Russell Begaye easily beat a former two-term Navajo Nation president Tuesday for the top post on the country's largest American Indian reservation, ending a tumultuous election season that was extended by nearly five months amid a heated court fight over a candidate's ability to speak fluent Navajo.
Begaye led Joe Shirley Jr. by about 10,000 votes with all precincts reporting, according to unofficial results. Begaye's supporters waved signs and cheered as results broadcast from a sports arena in the tribal capital of Window Rock showed his lead widening throughout the night.
Begaye, a businessman who served four years on the Navajo Nation Council, congratulated Shirley on his accomplishments as president and on his campaign. Among Begaye's plans as president are setting up manufacturing facilities to create jobs, entice businesses to the reservation where half the workforce is unemployed, and address the lack of electricity, running water and infrastructure.

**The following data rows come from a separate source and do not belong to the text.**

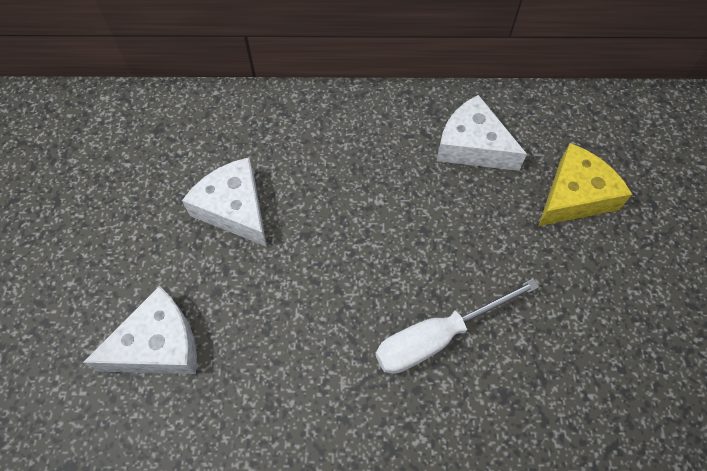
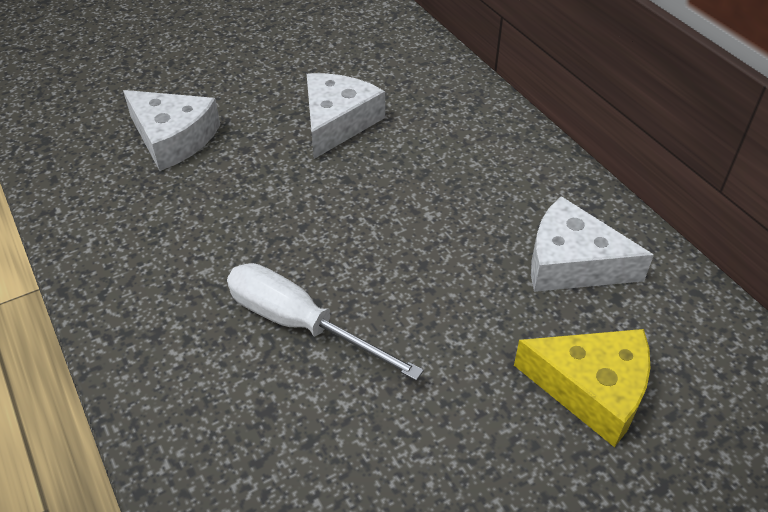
camera: 60 degrees right, 15 degrees down
(472, 146) = (572, 262): white cheese -> white cheese turned 75 degrees counterclockwise

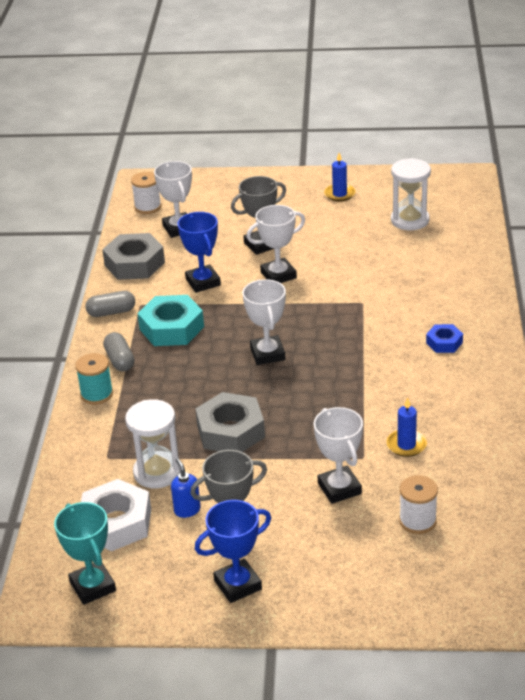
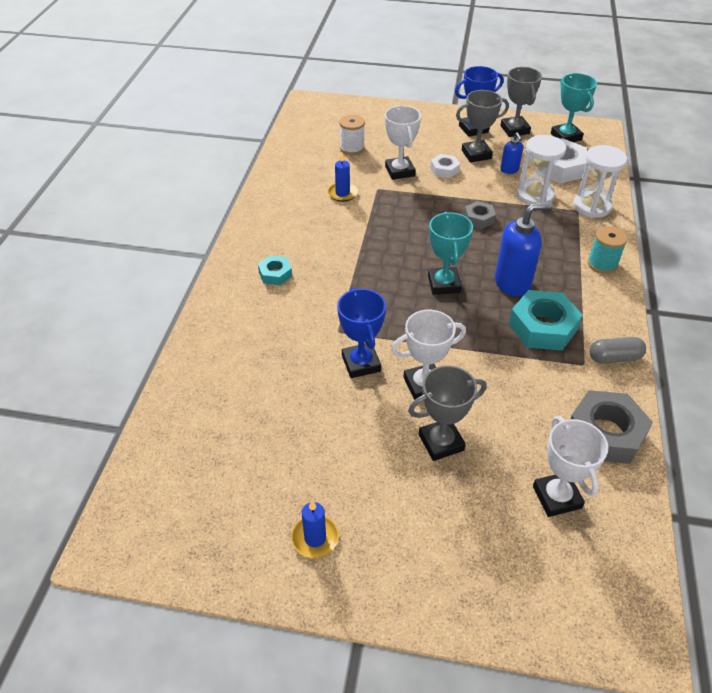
camera: 175 degrees left, 10 degrees up
(120, 360) = (589, 296): grey capsule -> none
(148, 207) = (613, 561): white spool -> none
(171, 592) = (514, 130): none -> grey trophy
(196, 363) = (513, 283): none -> blue soap dispenser
(203, 282) = (514, 388): blue trophy -> blue trophy (361, 363)
(230, 431) = (479, 218): grey nut -> grey nut, size x0.54
(267, 354) = (444, 284): white trophy -> turquoise trophy
(278, 499) = (444, 170): none -> white nut
(410, 220) = (237, 458): white hourglass -> white hourglass (591, 206)
(444, 343) = (275, 274): blue nut -> turquoise nut

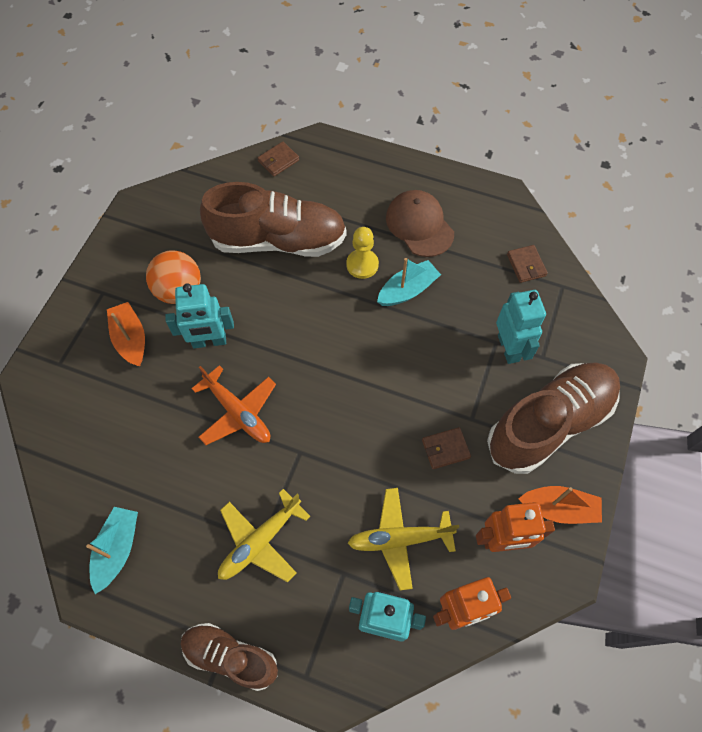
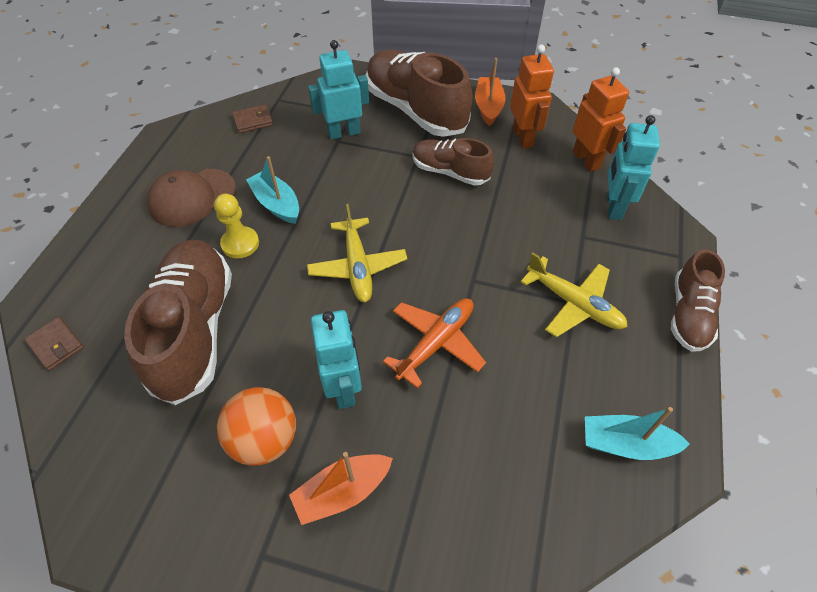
camera: 95 degrees left, 10 degrees down
(399, 539) = (540, 199): yellow plane -> yellow plane (357, 267)
(445, 449) = (450, 172): brown wallet -> brown shoe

"To me, it's new leadership, absolutely," Begaye said.
Voter Brian Lee, 47, of Shiprock, New Mexico, said he was impressed by Begay's business sense.
"He knows how to maneuver government policies in order to build business," Lee said. "And I know that's something that's been an inhibitor to tribal governments, trying to bring entrepreneurs to the nation."
Earlier in the day, voting sites were bustling with people and full of traditional food and conversation about who would be the next leader. Tuesday's election results are unofficial until the tallies called in by precincts are checked against data from electronic vote counters and challenged votes, which are similar to provisional ballots, are resolved.
Begaye chose Jonathan Nez, a tribal lawmaker, as his running mate. They will replace Ben Shelly and Rex Lee Jim, whose terms were extended while the election chaos was sorted out.
Shirley served two terms as Navajo Nation president, leaving the office in 2011. The tribe's Supreme Court shot down Shirley's attempt to run for a third consecutive term but said he could sit out four years and run again. His priority was government reform, building on a successful initiative to reduce the Tribal Council from 88 members to 24 while he was president. He also talked about breaking down barriers to business development and putting in needed infrastructure.
The presidential contest was fraught with court battles, protests and attempts to switch up election law. It all started when the second-place finisher in the primary, Chris Deschene, was challenged over his ability to speak Navajo. He ultimately was disqualified, and Begaye moved up from third place to the general election.
The tribe's Supreme Court was asked to step in multiple times to enforce an order to remove Deschene from the ballot and to have election officials hold the contest between Shirley and Begaye without further delay. On Monday, the high court justices overturned a ruling by a lower court to call off the election.